Despite this, the petitioners received a show cause notice from the Assistant Commissioner of Customs explaining why the shipment should not be confiscated and a penalty imposed.
After that, the customs department issued a fine and a retroactive penalty order. Through the present plea, this was challenged in the High Court.
After the SEZ Act came into effect, the petitioner claimed that the customs department lacked the authority to investigate, seize, and issue a show cause notice against the petitioner.
The petitioners, according to the customs office, failed to properly declare that they were reimporting goods that had previously been exported.
They risk being penalized for such noncompliance, and the SEEPZ authorities ought to take action against it.
SEEPZ countered that the jewelers were contributing to the increase in the National Foreign Exchange as long as they were re-exporting the goods back into the international market without diverting them through the domestic market.
Advait Sethna their counsel, argued that the petitioners had no wrongdoing and that this was permissible.
The SEEPZ argument was accepted by the Court.

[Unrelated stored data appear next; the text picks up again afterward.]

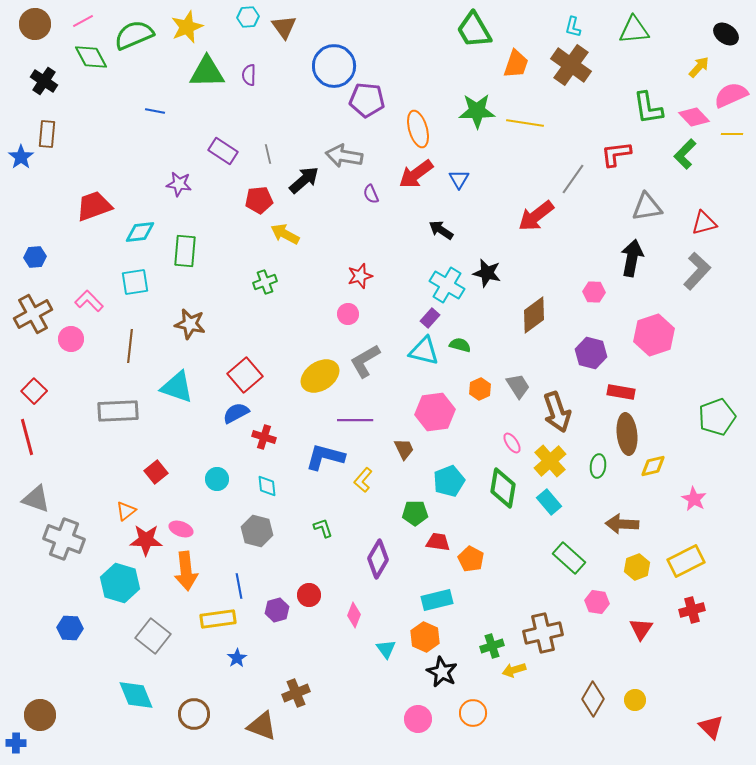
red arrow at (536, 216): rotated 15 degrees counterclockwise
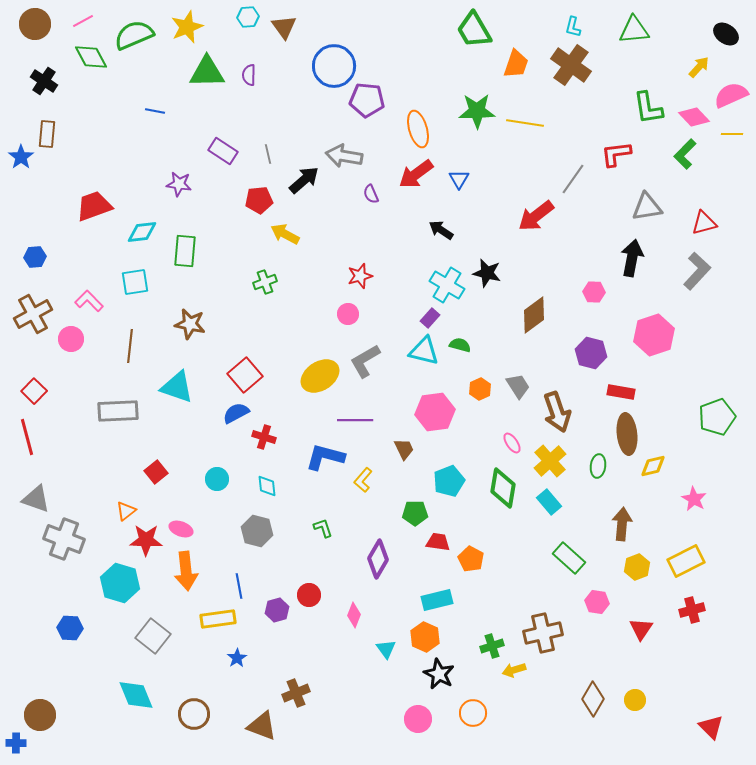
cyan diamond at (140, 232): moved 2 px right
brown arrow at (622, 524): rotated 92 degrees clockwise
black star at (442, 672): moved 3 px left, 2 px down
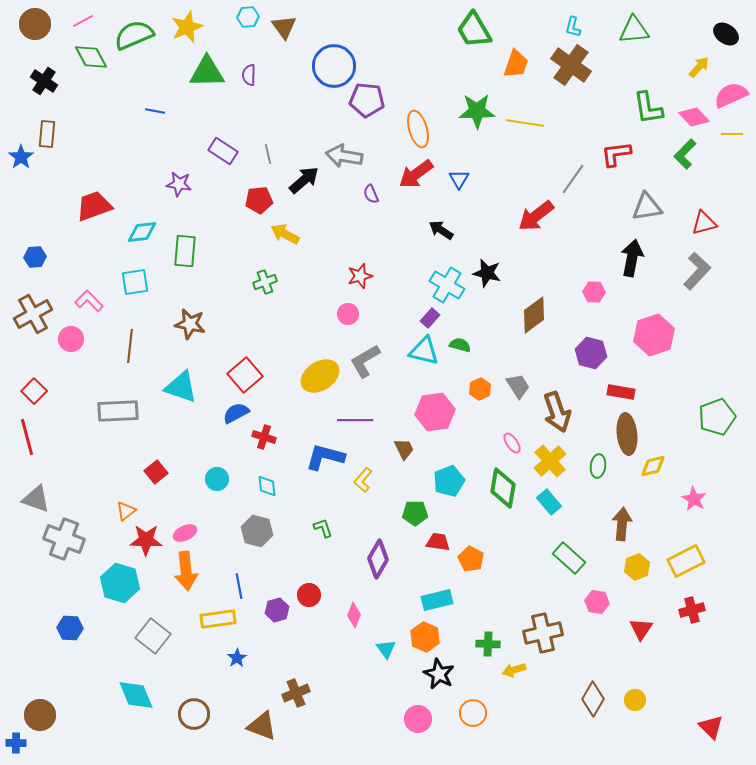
cyan triangle at (177, 387): moved 4 px right
pink ellipse at (181, 529): moved 4 px right, 4 px down; rotated 45 degrees counterclockwise
green cross at (492, 646): moved 4 px left, 2 px up; rotated 20 degrees clockwise
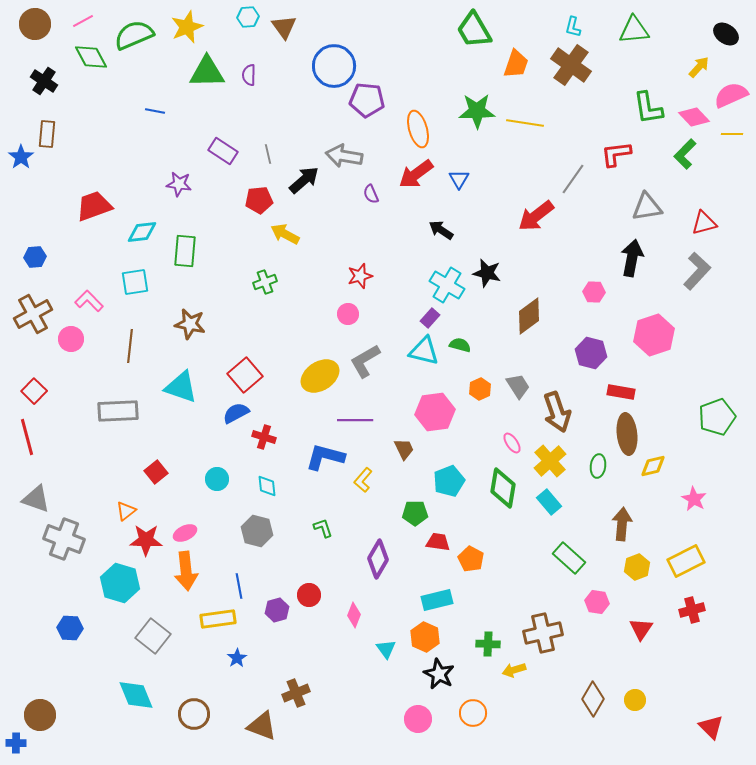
brown diamond at (534, 315): moved 5 px left, 1 px down
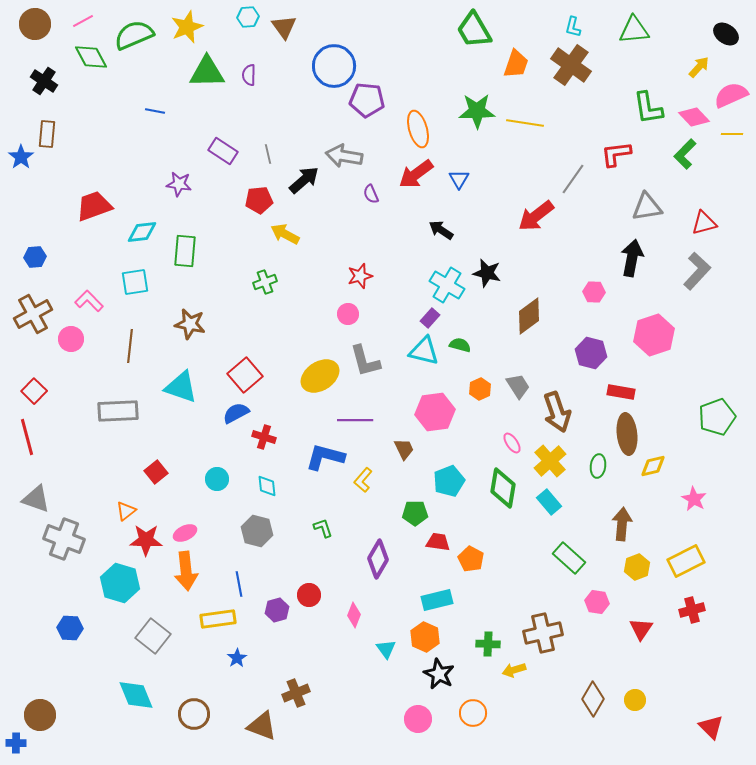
gray L-shape at (365, 361): rotated 75 degrees counterclockwise
blue line at (239, 586): moved 2 px up
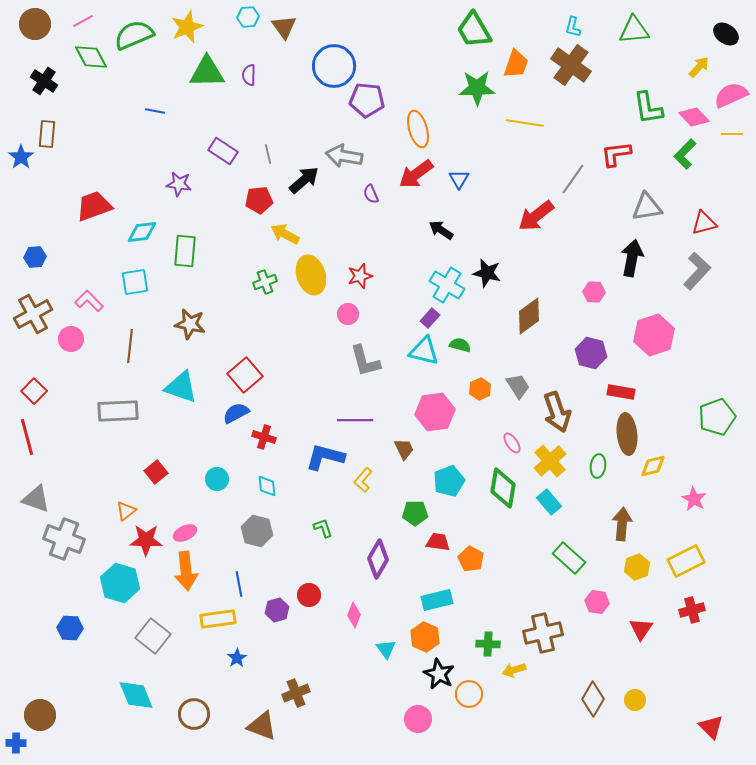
green star at (477, 111): moved 23 px up
yellow ellipse at (320, 376): moved 9 px left, 101 px up; rotated 75 degrees counterclockwise
orange circle at (473, 713): moved 4 px left, 19 px up
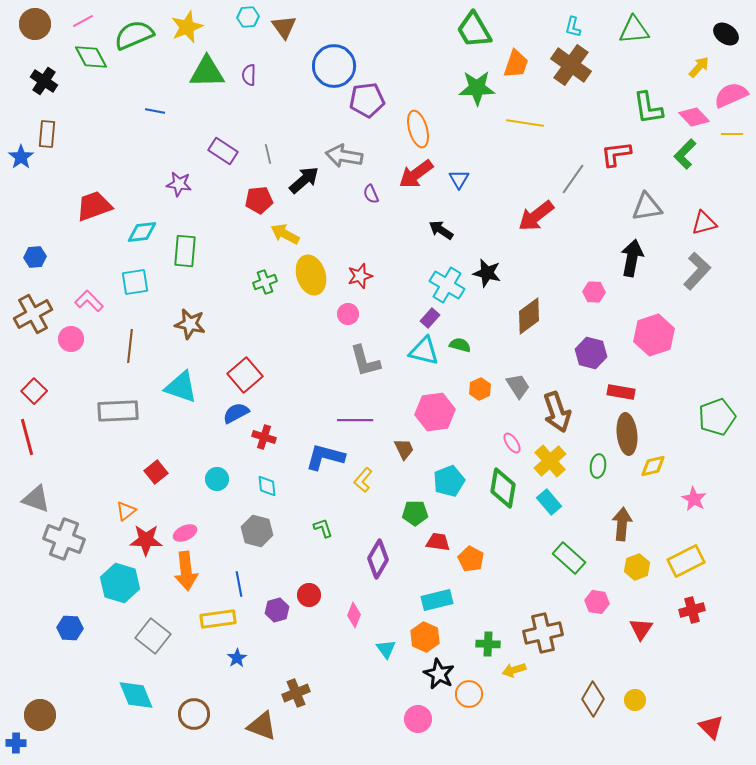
purple pentagon at (367, 100): rotated 12 degrees counterclockwise
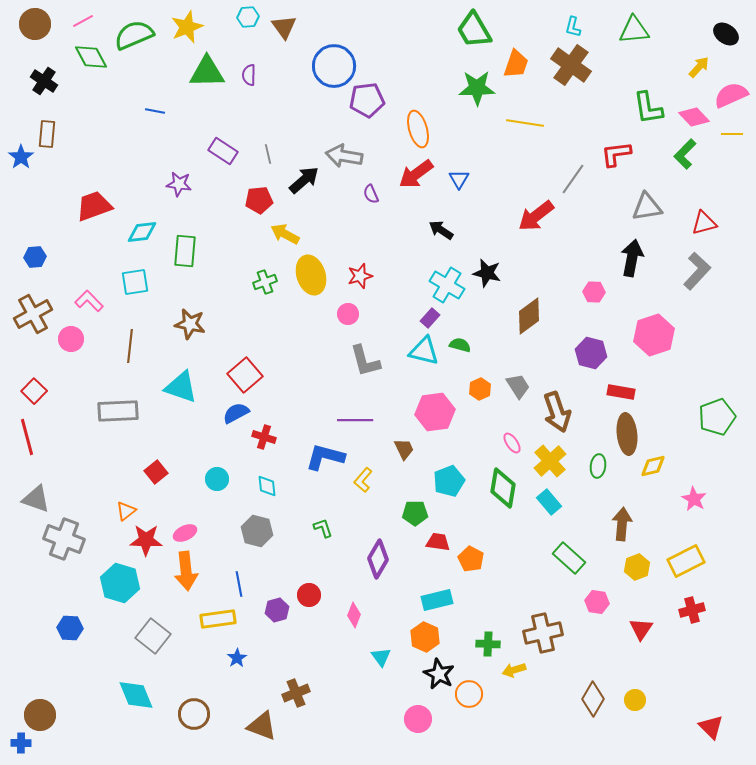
cyan triangle at (386, 649): moved 5 px left, 8 px down
blue cross at (16, 743): moved 5 px right
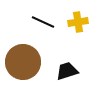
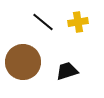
black line: rotated 15 degrees clockwise
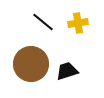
yellow cross: moved 1 px down
brown circle: moved 8 px right, 2 px down
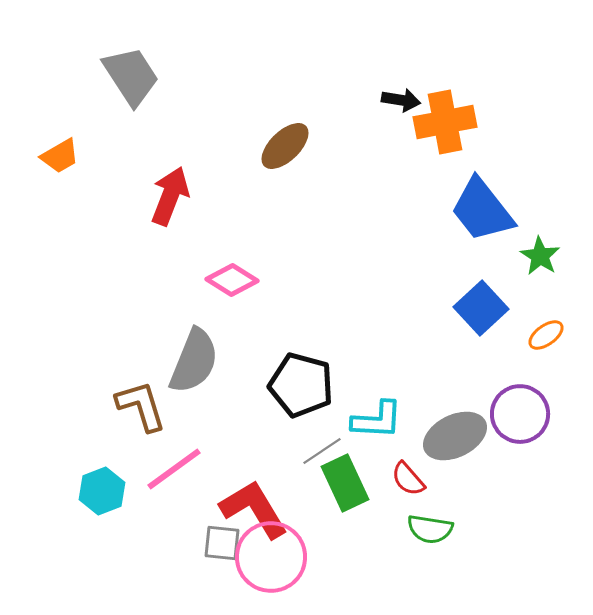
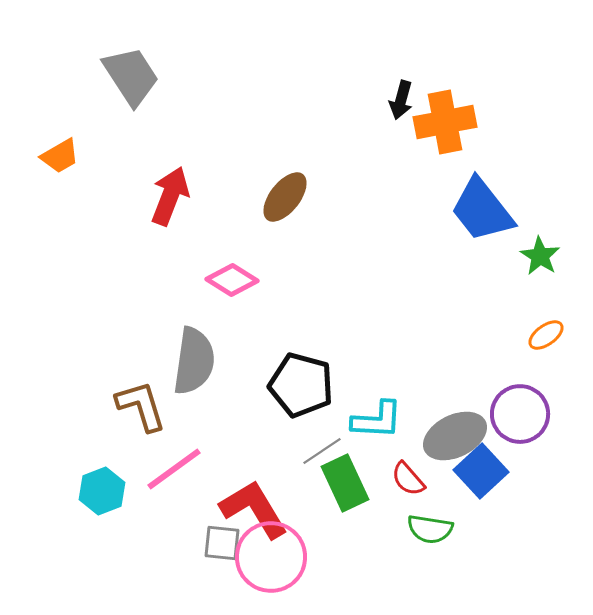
black arrow: rotated 96 degrees clockwise
brown ellipse: moved 51 px down; rotated 8 degrees counterclockwise
blue square: moved 163 px down
gray semicircle: rotated 14 degrees counterclockwise
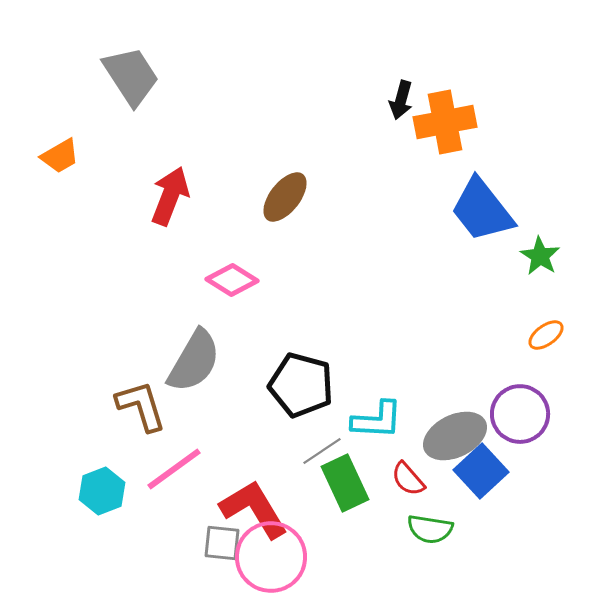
gray semicircle: rotated 22 degrees clockwise
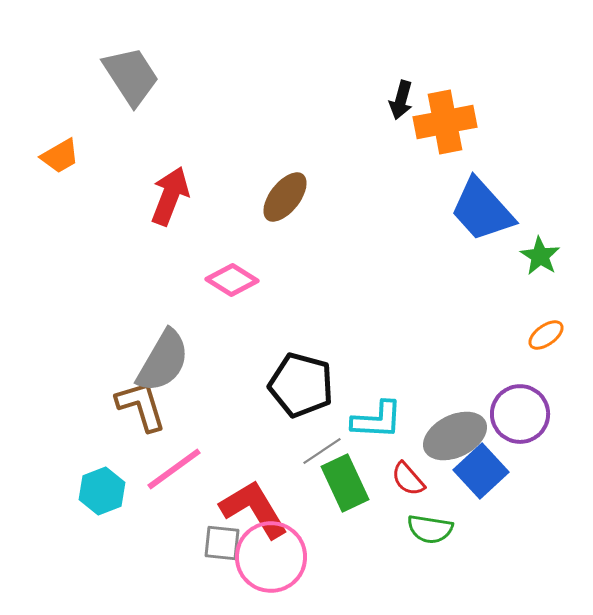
blue trapezoid: rotated 4 degrees counterclockwise
gray semicircle: moved 31 px left
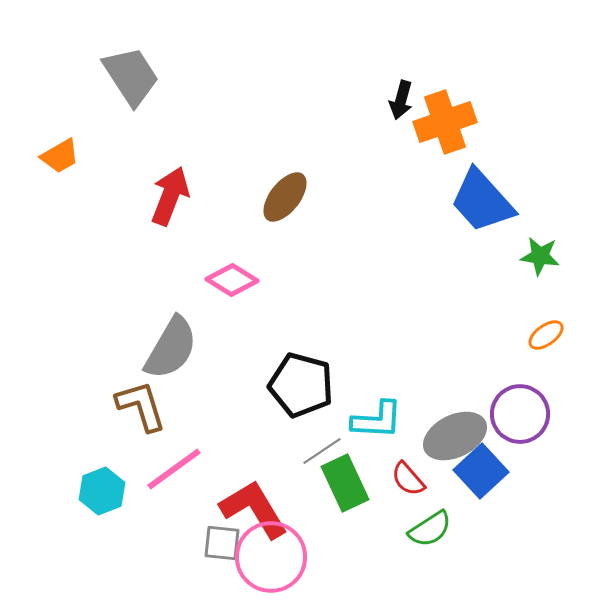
orange cross: rotated 8 degrees counterclockwise
blue trapezoid: moved 9 px up
green star: rotated 24 degrees counterclockwise
gray semicircle: moved 8 px right, 13 px up
green semicircle: rotated 42 degrees counterclockwise
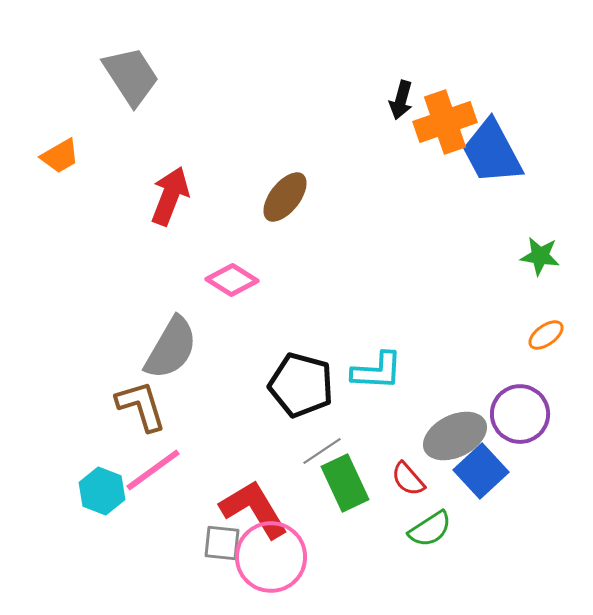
blue trapezoid: moved 10 px right, 49 px up; rotated 14 degrees clockwise
cyan L-shape: moved 49 px up
pink line: moved 21 px left, 1 px down
cyan hexagon: rotated 18 degrees counterclockwise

Additionally, it argued that the petitioner’s SEZ license had not yet been revoked. The Court concluded that as a result, the petitioners had legitimately and lawfully continued to take advantage of the exemption from customs duty provided by Section 26 of the SEZ at all times.
“Petitioner is only liable to remit the duty concessions that have been availed of only with respect to capital goods and unused raw material/unsold finished stock,” even if the SEZ registration of the petitioner is revoked.
The Court stated, “Even at the highest, there is absolutely no question whatsoever of going back five years and demanding customs duty on all imports made in the past.”
Case Title: Renaissance Global Limited v. UOI & Ors.